In 1996 he won the Perrier Award at the Edinburgh Festival Fringe, the top comedy prize; in 1999 he played Rufus the Thief in the romantic-comedy film "Notting Hill." A year later he helped write the British sitcom "Black Books" and starred in it as a chain-smoking, wine-soaked misanthropic bookshop owner not unlike himself.

He is protective of his private life but allows that he lives in Edinburgh, is single and smokes Marlboro Lights. Lots and lots of them.

Mr. Moran arrived at Caroline's at just past 10 p.m. on June 22, and after a quick study of his joke order he went on and promptly did seven minutes, far too long for the Letterman show. Mr. Brill was concerned.

"You didn't get your first laugh till 55 seconds," Mr. Brill said. "It's better to get it in the first 20."

And this: "Right now it looks like you're thinking, and we want to get rid of that."

And this: "They have to understand you. You did, like, 10 minutes of material in 7 minutes."

So off they went to another Manhattan club, Stand-Up New York, on West 78th, trimming Mr. Moran's act in the taxi uptown. Arriving, Mr. Moran was rushed past a poster advertising "Dillon Moran," and in front of a well-lubricated, almost-laughed-out audience.

"You don't build anything when you're alone," he said, opening up his bit, "except a little matchstick cathedral of despair."

The audience chuckled, but Mr. Moran rushed, and this time the routine was too short.

"You shouldn't speed," Mr. Brill said.

"I was trying to get that 20-second laugh," Mr. Moran responded, a bit worriedly.

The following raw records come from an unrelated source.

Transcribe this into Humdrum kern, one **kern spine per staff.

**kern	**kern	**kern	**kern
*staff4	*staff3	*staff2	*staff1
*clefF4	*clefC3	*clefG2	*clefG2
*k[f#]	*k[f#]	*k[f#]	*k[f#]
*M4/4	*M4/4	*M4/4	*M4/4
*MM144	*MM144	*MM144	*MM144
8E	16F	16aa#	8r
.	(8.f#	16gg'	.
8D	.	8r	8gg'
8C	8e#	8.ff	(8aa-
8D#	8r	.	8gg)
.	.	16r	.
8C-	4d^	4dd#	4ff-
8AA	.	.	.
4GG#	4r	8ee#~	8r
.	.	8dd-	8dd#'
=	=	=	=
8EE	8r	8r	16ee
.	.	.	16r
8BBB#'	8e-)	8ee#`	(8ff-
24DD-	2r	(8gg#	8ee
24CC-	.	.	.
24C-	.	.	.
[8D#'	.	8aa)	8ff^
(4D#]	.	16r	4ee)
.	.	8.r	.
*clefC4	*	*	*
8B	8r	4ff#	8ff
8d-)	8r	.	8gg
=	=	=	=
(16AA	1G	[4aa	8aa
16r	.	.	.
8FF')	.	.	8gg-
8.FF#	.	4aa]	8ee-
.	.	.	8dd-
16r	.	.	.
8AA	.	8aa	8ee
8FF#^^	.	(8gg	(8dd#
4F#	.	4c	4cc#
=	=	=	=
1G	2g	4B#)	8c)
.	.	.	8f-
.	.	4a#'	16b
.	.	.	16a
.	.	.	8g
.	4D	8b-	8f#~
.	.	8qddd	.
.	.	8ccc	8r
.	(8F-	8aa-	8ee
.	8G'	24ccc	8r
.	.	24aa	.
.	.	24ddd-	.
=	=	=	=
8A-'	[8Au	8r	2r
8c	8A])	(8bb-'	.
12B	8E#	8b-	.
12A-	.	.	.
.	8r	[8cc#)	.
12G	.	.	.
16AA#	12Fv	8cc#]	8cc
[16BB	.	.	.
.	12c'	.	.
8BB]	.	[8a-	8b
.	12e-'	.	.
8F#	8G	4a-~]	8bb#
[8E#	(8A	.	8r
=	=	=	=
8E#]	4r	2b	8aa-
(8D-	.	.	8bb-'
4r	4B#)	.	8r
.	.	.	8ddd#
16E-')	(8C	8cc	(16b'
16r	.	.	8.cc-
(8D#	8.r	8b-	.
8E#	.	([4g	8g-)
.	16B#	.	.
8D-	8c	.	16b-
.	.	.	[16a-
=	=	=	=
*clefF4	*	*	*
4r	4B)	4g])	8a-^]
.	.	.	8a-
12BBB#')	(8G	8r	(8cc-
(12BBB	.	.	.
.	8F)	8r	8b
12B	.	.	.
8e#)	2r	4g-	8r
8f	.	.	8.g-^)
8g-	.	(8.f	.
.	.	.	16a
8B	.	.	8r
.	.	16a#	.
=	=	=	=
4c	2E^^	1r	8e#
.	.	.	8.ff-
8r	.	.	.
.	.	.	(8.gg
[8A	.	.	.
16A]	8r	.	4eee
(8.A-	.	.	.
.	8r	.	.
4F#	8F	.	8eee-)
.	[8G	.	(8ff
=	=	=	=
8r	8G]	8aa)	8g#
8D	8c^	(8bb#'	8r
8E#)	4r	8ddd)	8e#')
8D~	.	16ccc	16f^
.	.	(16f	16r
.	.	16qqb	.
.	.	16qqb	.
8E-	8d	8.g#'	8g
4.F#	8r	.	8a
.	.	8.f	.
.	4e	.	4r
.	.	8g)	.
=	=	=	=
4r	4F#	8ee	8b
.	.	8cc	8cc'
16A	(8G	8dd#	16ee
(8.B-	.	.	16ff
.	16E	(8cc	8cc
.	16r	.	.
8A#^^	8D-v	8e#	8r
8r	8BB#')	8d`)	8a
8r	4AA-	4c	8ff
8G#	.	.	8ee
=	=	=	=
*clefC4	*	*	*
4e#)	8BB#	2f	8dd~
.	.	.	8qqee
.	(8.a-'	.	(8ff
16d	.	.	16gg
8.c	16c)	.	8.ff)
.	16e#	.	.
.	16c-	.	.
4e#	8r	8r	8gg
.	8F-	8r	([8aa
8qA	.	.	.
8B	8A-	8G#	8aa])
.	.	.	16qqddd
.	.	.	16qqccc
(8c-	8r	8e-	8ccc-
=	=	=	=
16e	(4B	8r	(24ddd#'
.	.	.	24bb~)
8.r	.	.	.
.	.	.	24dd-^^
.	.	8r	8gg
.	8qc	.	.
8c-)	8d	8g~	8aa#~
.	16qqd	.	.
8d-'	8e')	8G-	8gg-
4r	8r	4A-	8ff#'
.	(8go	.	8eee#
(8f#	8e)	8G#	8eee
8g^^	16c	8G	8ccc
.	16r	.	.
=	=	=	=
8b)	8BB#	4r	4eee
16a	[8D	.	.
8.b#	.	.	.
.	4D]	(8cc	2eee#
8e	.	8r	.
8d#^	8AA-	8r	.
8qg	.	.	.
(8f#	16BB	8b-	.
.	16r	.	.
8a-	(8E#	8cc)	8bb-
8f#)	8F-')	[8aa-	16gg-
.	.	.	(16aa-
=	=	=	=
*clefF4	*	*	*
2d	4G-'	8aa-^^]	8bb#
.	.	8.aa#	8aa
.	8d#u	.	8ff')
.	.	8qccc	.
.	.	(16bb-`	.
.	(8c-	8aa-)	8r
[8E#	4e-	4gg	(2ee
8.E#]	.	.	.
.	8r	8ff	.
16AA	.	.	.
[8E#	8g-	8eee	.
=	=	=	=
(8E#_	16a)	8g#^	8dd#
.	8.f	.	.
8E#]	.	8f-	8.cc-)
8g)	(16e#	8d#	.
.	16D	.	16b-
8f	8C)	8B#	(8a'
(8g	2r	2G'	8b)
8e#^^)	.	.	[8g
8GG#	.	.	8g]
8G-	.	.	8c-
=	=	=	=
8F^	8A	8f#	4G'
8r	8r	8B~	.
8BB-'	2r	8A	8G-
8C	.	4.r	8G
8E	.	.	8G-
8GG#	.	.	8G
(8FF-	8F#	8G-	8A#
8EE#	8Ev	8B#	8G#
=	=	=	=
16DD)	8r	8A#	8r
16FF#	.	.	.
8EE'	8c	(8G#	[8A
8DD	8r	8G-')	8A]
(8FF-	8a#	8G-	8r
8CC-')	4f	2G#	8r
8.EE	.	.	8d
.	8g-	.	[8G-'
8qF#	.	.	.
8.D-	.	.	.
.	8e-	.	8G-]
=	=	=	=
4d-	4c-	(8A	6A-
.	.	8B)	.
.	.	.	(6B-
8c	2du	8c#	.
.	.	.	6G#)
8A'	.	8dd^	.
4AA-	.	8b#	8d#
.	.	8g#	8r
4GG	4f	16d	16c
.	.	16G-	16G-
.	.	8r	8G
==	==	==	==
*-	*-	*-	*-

On to the next club, the Comic Strip on the Upper East Side, a 10-minute taxi across Central Park. Mr. Moran hit the stage for the fourth time that night, at 11 p.m., in front of a fairly skeletal crowd, made up of a birthday party, a group of office workers and more than a few fellow comedians.

"When people say they need space, they never say how much," Mr. Moran opined. "But it always seems to be the exact same amount of space as occupied by you."

Big laugh. Mr. Brill checked his stopwatch: 20 seconds. And just like that, Mr. Moran had won over another American fan.

"You're going to be great," Mr. Brill said, smiling.

And sure enough, during taping two days later, Mr. Moran did very well on "The Late Show," getting a big laugh at the 20-second mark and even a pat on the back from an amused Mr. Letterman. "Let's hear it for Dylan Moran," Mr. Letterman said, and the crowd did his bidding.

Later an exhausted Mr. Moran sucked on one of his ever-present cigarettes and considered it all.

"It's not digging coal, is it, or whaling, but there is pressure to go on and get it right," he said in his sweetly cynical brogue. "I'm trying to satisfy a set of criteria that's not native to me, so . . ."

He trailed off, before inhaling again and adding: "I'm just glad all that stuff is behind me."